* REQUIRED WORK:
Once you find the line with "5491127118844" in the entries below, return exactly every line from it through the line with "RESISTENCIAS".

* DATA EXTRACTS:
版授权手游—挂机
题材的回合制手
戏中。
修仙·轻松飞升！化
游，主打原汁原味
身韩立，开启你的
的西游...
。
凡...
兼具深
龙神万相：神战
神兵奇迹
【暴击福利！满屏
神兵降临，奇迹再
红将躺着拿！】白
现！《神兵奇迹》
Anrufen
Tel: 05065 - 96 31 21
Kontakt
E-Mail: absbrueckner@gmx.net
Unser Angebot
* * *
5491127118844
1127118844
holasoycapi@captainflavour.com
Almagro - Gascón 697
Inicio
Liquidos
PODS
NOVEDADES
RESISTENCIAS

* SOLVED EXERCISE:
5491127118844
1127118844
holasoycapi@captainflavour.com
Almagro - Gascón 697
Inicio
Liquidos
PODS
NOVEDADES
RESISTENCIAS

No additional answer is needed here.